How to Execute Linux Bash Commands in Scala Application

Bash scripts/commands can be very handy at times. You may come across use-cases where you may need to execute a bash script within a Scala Application. I once encountered such scenario in one of the project where I was supposed to count length of a file without actually loading file in Spark cluster. This was a challenging task. I came up with a number of approaches like making use of metadata of Hive table (by creating an external table on the location of the file by properly specifying the delimiters and also leveraging the fact that the file was structured). This approach works in some distributions like Cloudera but not in others like HDInsight. Another approach was to make use of bash's "wc" function but I couldn't escape the environment of my Scala application to compute the value. So after a lot of research and efforts, I figured out how you can execute bash commands in Scala. Here is a brief snippet of code that highlights the usage at higher level:

 

import sys.process._ 

//firstly you will need to import all class in the sys.process package using the import. Because the class that we are going to use belongs to this package;

val wc_path="hadoop fs -cat /example/my_file.txt"

//just creating a variable that stores the part of the command I want to use. I am making use of HDFS API and specifically the "cat" command to view the content of my_file.txt file present in /example folder. Cat command has a number of usage but here I am just outputting the content of the file.

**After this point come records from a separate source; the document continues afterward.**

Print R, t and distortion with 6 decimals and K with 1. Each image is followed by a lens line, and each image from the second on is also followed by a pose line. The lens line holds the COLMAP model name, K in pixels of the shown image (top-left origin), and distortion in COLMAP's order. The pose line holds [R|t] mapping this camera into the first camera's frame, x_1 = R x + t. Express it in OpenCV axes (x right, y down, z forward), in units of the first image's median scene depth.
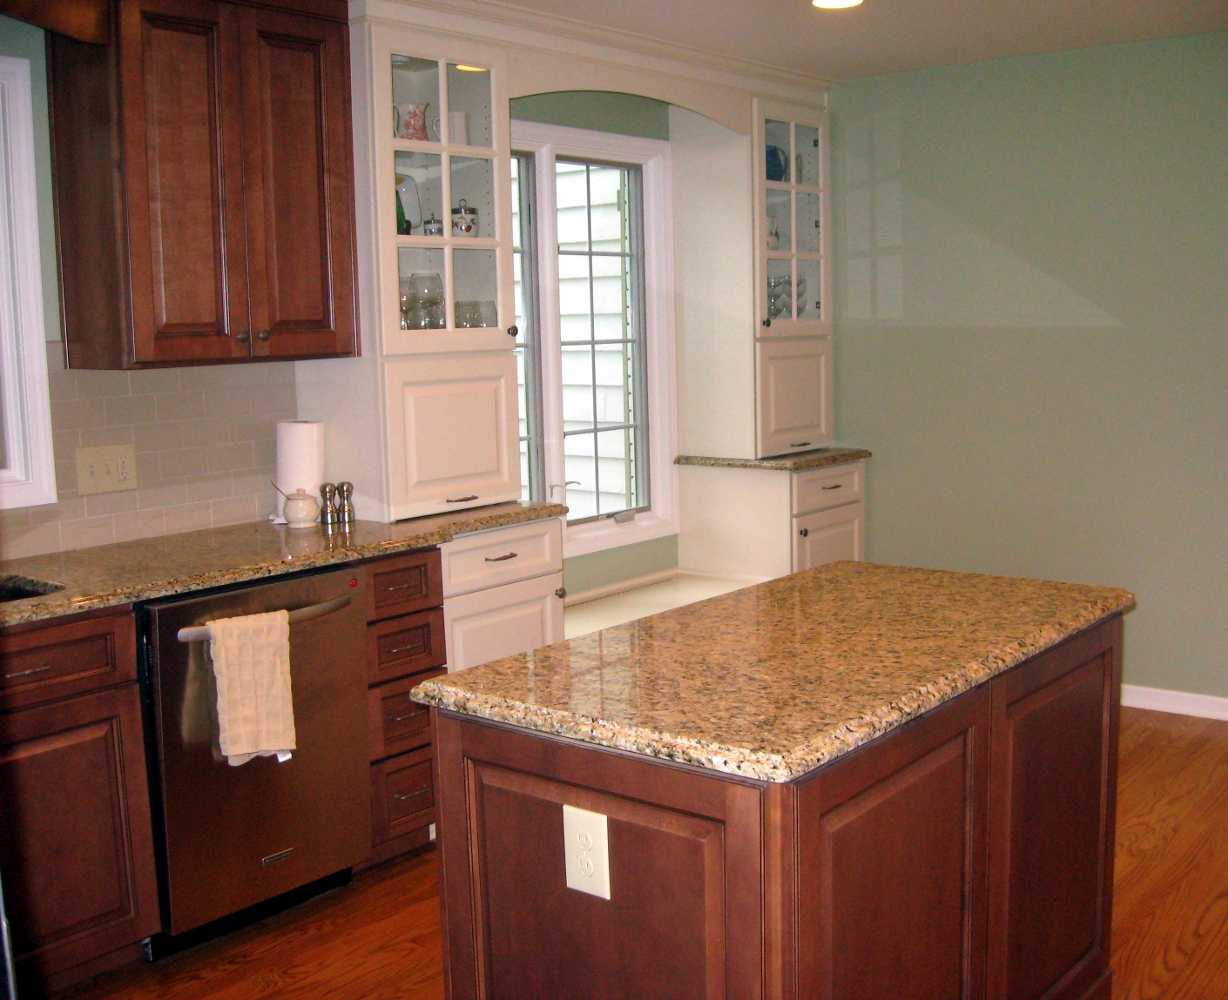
lens RADIAL K [[1387.0, 0, 614.0], [0, 1387.0, 500.0], [0, 0, 1]] dist [-0.117951, -0.000226]
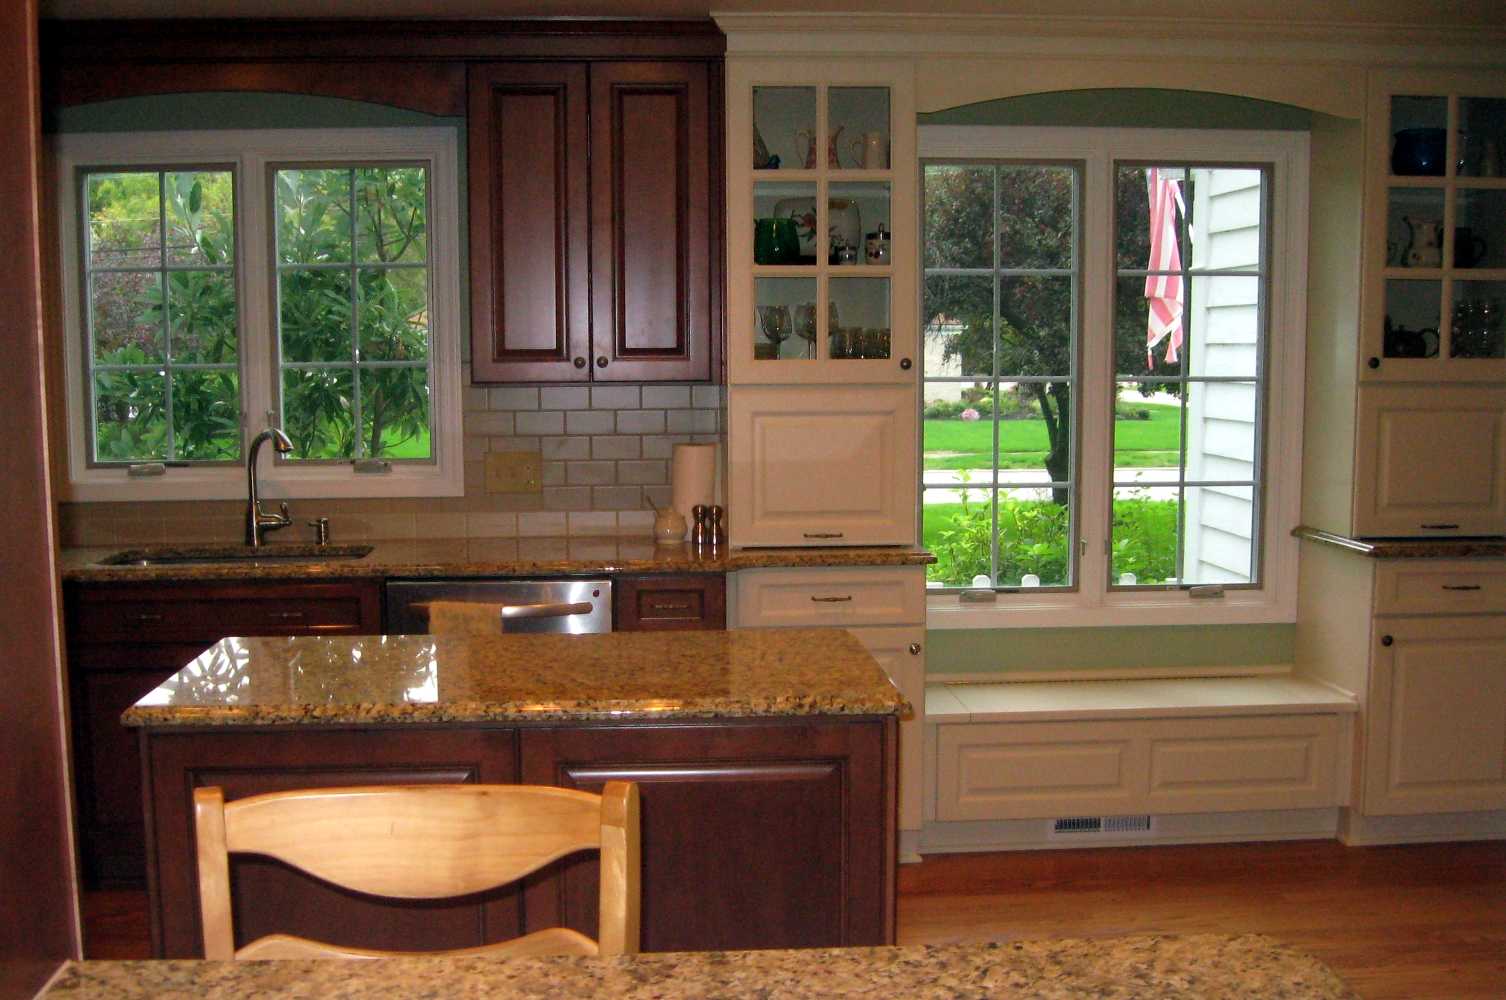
lens RADIAL K [[1608.9, 0, 753.8], [0, 1608.9, 568.6], [0, 0, 1]] dist [-0.105692, -0.014684]
pose [[0.673040, 0.119316, -0.729918, 0.713997], [-0.104579, 0.992339, 0.065783, -0.048783], [0.732175, 0.032060, 0.680362, 0.205495]]
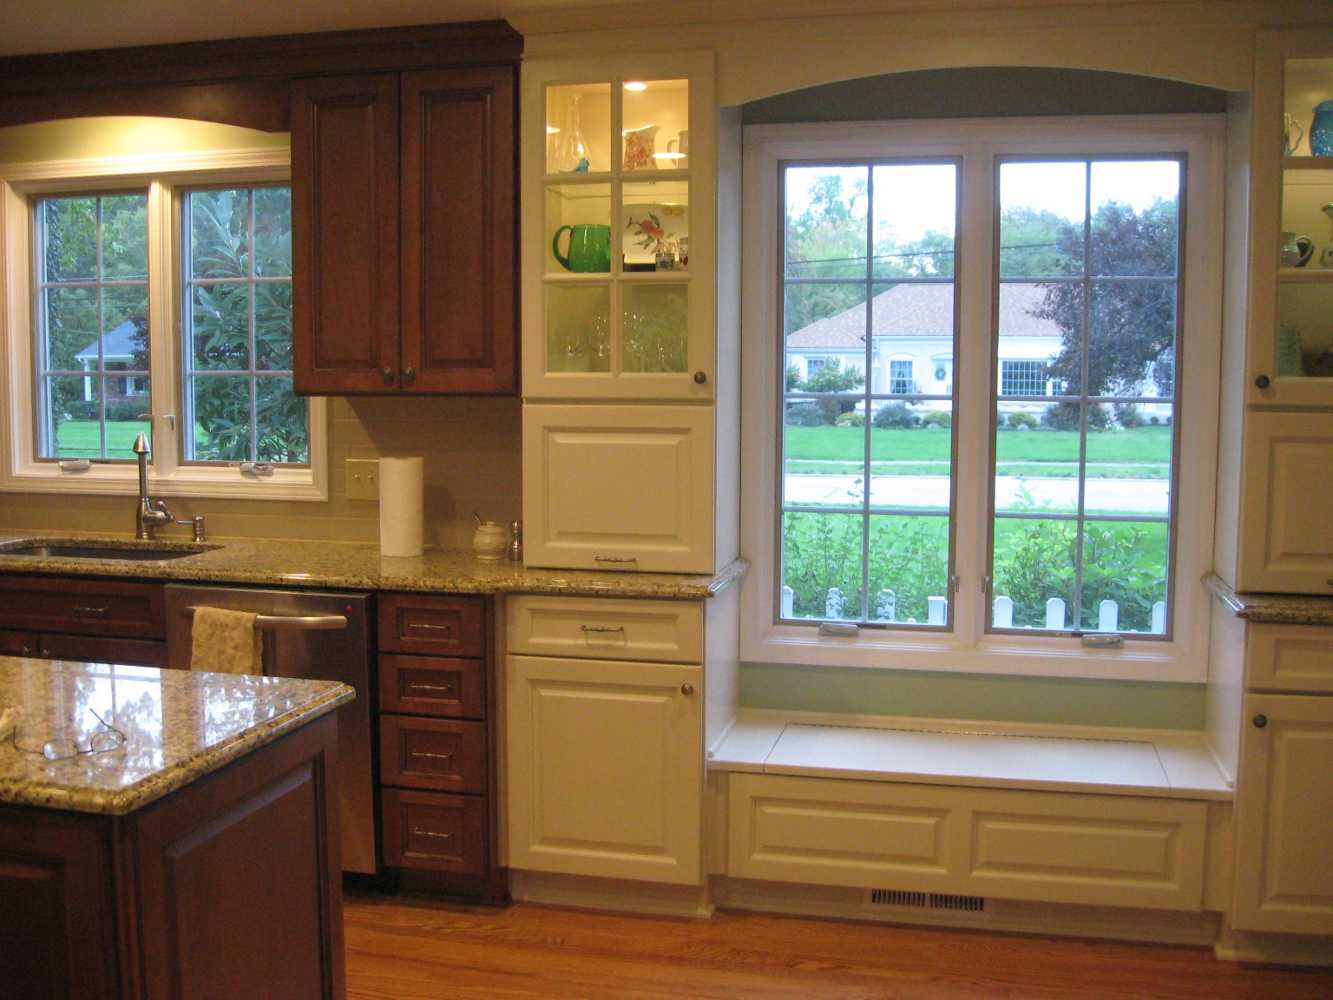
lens RADIAL K [[1376.3, 0, 666.5], [0, 1376.3, 500.0], [0, 0, 1]] dist [-0.145865, 0.093436]
pose [[0.427994, 0.112994, -0.896690, 0.740909], [-0.129833, 0.989550, 0.062725, -0.104849], [0.894407, 0.089574, 0.438192, 0.657815]]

//now to calculate length of a file or more specifically the number of words in a file, I will "pipe" the output of the hadoop fs -cat command to 'wc -l" command. Its a Linux concept where you can redirect output of one command to another. So my complete bash command is hadoop fs -cat /example/my_file.txt | wc -l 

//to execute this command in Scala Application, the function to use is !!. Strange isn't it? This is where Scala differs significantly from Java and other JVM languages because it allows you to use symbols and non-alphanumeric characters in class methods. So what you are doing is actually using !! function of sys.process which allows you to execute bash command in Scala Applications;


val actual_num_rows = (wc_path #| "wc -l").!!.trim.toInt

//and then I am using trim and toInt functions to convert the returned value into Int because word count should be integer right?

//now there is one little issue. Those bash commands which involve the usage of | dont work in straight forward manner in Scala.process.!! function. So you can see in the command above that I had to use #| and had to partition my complete command to make it work. So be conscious of that when you are using piped bash command.

 

So in this quick tutorial, I hope that you may have gathered how to execute bash commands from your Scala Application. Now you have the power bash along with Scala and Java libraries to beef up the capabilities of your program. Enjoy!